_Data entries_
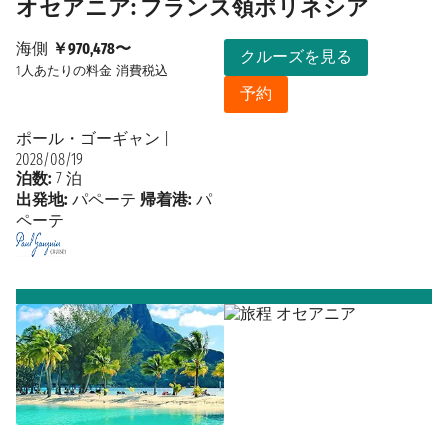
オセアニア: フランス領ポリネシア
海側
￥970,478〜
クルーズを見る
1人あたりの料金
消費税込
予約
ポール・ゴーギャン
|
2028/08/19
泊数:
7 泊
出発地:
パペーテ
帰着港:
パ
ペーテ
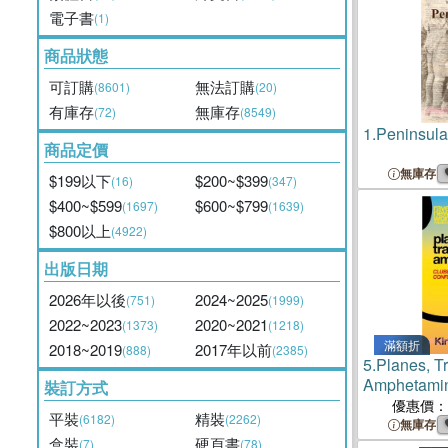
電子書
(1)
商品狀態
可訂購
無法訂購
(8601)
(20)
有庫存
無庫存
(72)
(8549)
1.
Peninsula
商品定價
無庫存
$199以下
$200~$399
(16)
(347)
$400~$599
$600~$799
(1697)
(1639)
$800以上
(4922)
出版日期
2026年以後
2024~2025
(751)
(1999)
2022~2023
2020~2021
(1373)
(1218)
滿額折
2018~2019
2017年以前
(888)
(2385)
5.
Planes, T
Amphetamine
裝訂方式
Extended M
優惠價：
平裝
精裝
(6182)
(2262)
Holiday Co
無庫存
盒裝
硬頁書
(7)
(78)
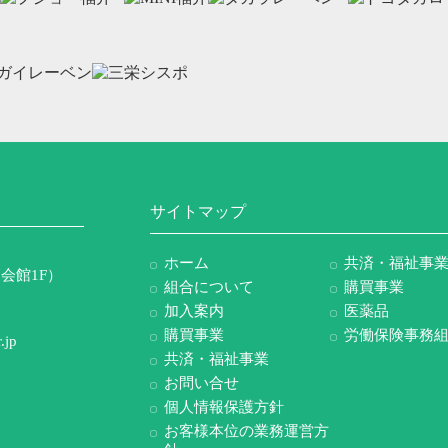
サイトマップ
ホーム
共済・福祉事
会館1F）
組合について
購買事業
加入案内
医薬品
購買事業
労働保険事務
.jp
共済・福祉事業
お問い合せ
個人情報保護方針
お客様本位の業務運営方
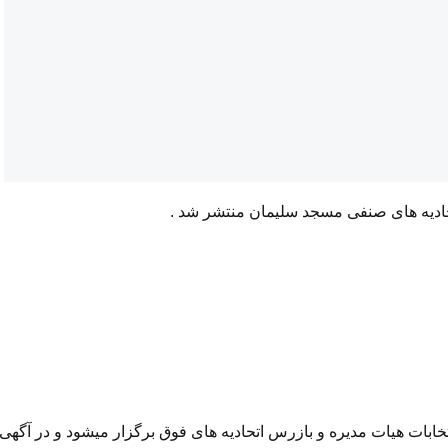
حادیه های صنفی مسجد سلیمان منتشر شد .
ای صنفی انتخابات هیات مدیره و بازرس اتحادیه های فوق برگزار میشود و در آگهی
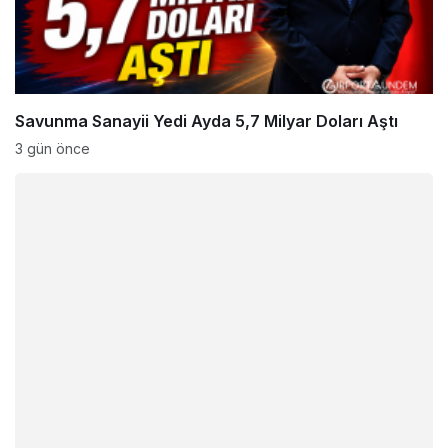
Savunma Sanayii Yedi Ayda 5,7 Milyar Doları Aştı
3 gün önce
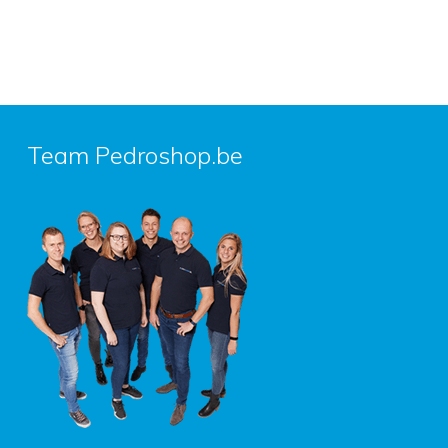
Team Pedroshop.be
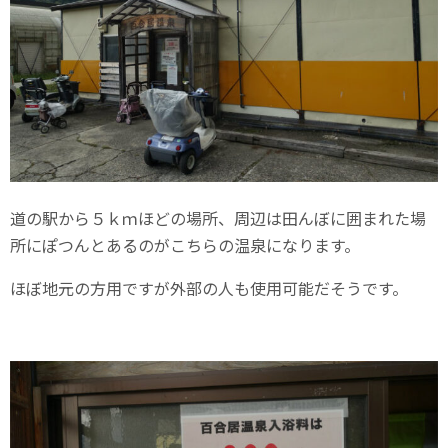
道の駅から５ｋｍほどの場所、周辺は田んぼに囲まれた場
所にぽつんとあるのがこちらの温泉になります。
ほぼ地元の方用ですが外部の人も使用可能だそうです。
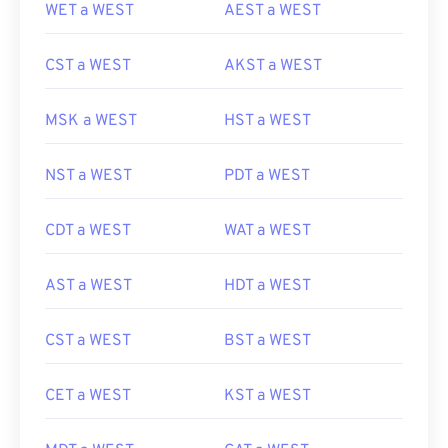
WET a WEST
AEST a WEST
CST a WEST
AKST a WEST
MSK a WEST
HST a WEST
NST a WEST
PDT a WEST
CDT a WEST
WAT a WEST
AST a WEST
HDT a WEST
CST a WEST
BST a WEST
CET a WEST
KST a WEST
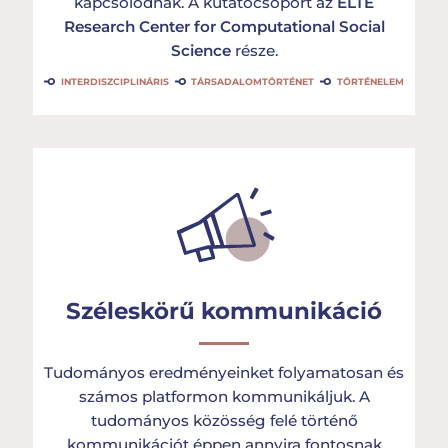
kapcsolódnak. A kutatócsoport az
ELTE
Research Center for Computational Social
Science
része.
INTERDISZCIPLINÁRIS
TÁRSADALOMTÖRTÉNET
TÖRTÉNELEM
Széleskörű kommunikáció
Tudományos eredményeinket folyamatosan és
számos platformon kommunikáljuk. A
tudományos közösség felé történő
kommunikációt éppen annyira fontosnak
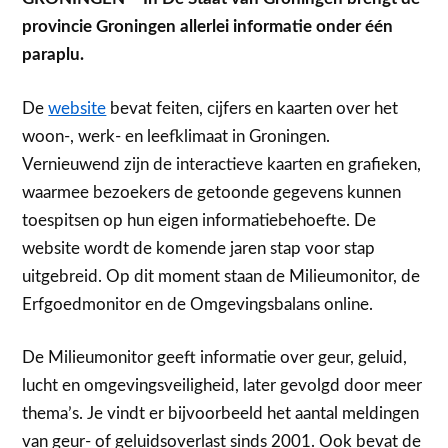
provincie Groningen allerlei informatie onder één
paraplu.
De
website
bevat feiten, cijfers en kaarten over het
woon-, werk- en leefklimaat in Groningen.
Vernieuwend zijn de interactieve kaarten en grafieken,
waarmee bezoekers de getoonde gegevens kunnen
toespitsen op hun eigen informatiebehoefte. De
website wordt de komende jaren stap voor stap
uitgebreid. Op dit moment staan de Milieumonitor, de
Erfgoedmonitor en de Omgevingsbalans online.
De Milieumonitor geeft informatie over geur, geluid,
lucht en omgevingsveiligheid, later gevolgd door meer
thema’s. Je vindt er bijvoorbeeld het aantal meldingen
van geur- of geluidsoverlast sinds 2001. Ook bevat de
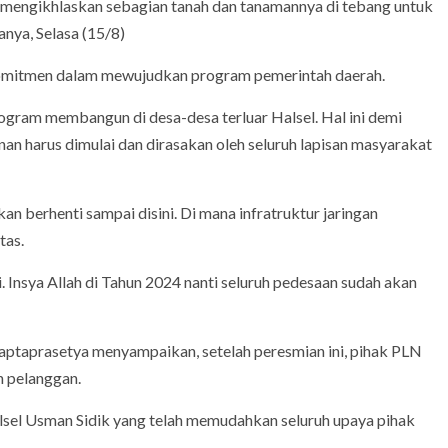
 mengikhlaskan sebagian tanah dan tanamannya di tebang untuk
nya, Selasa (15/8)
komitmen dalam mewujudkan program pemerintah daerah.
rogram membangun di desa-desa terluar Halsel. Hal ini demi
harus dimulai dan dirasakan oleh seluruh lapisan masyarakat
berhenti sampai disini. Di mana infratruktur jaringan
tas.
. Insya Allah di Tahun 2024 nanti seluruh pedesaan sudah akan
Saptaprasetya menyampaikan, setelah peresmian ini, pihak PLN
 pelanggan.
lsel Usman Sidik yang telah memudahkan seluruh upaya pihak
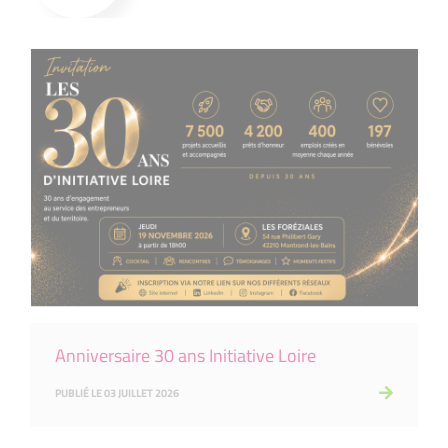
Anniversaire 30 ans Initiative Loire
PUBLIÉ LE 03 JUILLET 2026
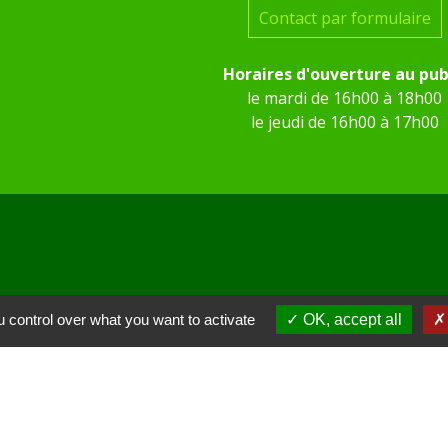
Contact par formulaire
Horaires d'ouverture au pub
le mardi de 16h00 à 18h00
le jeudi de 16h00 à 17h00
 KOM Conseil
 control over what you want to activate
OK, accept all
Communes de l'Oise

_Problem to work on_
Your answer should be a single number: the count of lines in these records that hold the string "pihak".

_Response to the exercise_
2